Foto: Reuters/Pirlet
Vergangene Woche fand das Verfahren Microsoft gegen die EU-Kommission (T-201/04) mit dem Urteil des Europäischen Gerichts erster Instanz (EuG) ein vorläufiges Ende.

Das Gericht musste klären, ob Microsoft seine marktbeherrschende Stellung auf dem Markt für PC-Betriebssysteme missbrauchte, indem es Informationen und Protokolle von Windows nicht an andere Unternehmen weitergab, die für die Kommunikation zwischen PCs und Netzwerkservern erforderlich sind (Schnittstelleninformation) und für die Entwicklung von Konkurrenzprodukten auf dem Markt für Betriebssysteme von Netzwerkservern benötigt werden. Die weitere Frage war, ob die Integration des "Media Players" in Windows (Koppelung), ohne Windows auch ohne "Media Player" anzubieten, missbräuchlich war. In beiden Fällen würden - so der vom EuGH bestätigte Vorwurf der Kommission - Wettbewerber von Microsoft aus dem Markt für Betriebssysteme und Multimediaprogramme gedrängt (Behinderungsmissbrauch).

Der Markt hat sich seit Beginn des Verfahrens 1998 verändert. Vista folgte Windows, Microsoft gab inzwischen wesentliche Teile der Schnittstelleninformationen an Wettbewerber weiter und bietet nun Windows auch ohne "Media Player" an. Dennoch wird das Urteil die Entwicklung des Wettbewerbsrechts und der Industrie mitbestimmen.

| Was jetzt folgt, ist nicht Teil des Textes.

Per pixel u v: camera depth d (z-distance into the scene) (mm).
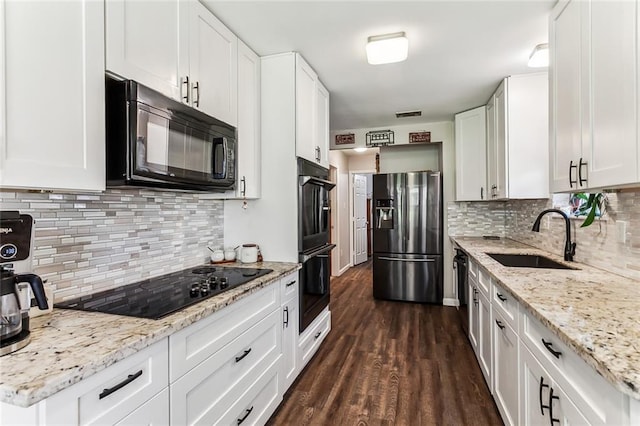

Die Frage, welches Verhalten marktbeherrschende Unternehmen im Wettbewerb setzen können und wann der Missbrauch beginnt, wird seit Längerem diskutiert. Bereits 2005 veröffentlichte die EU-Kommission ein Diskussionspapier zum Behinderungsmissbrauch, doch hat sie seither noch keine entsprechenden Leitlinien formuliert. Das EuG-Urteil könnte dafür nun eine willkommene Anleitung bieten. Leitlinien haben zwar keine bindende Wirkung für Gerichte. Dennoch sind sie in der Praxis für die Anwendung des europäischen und nationalen Kartellrechts wichtige Auslegungshilfen und beeinflussen dessen Zukunft.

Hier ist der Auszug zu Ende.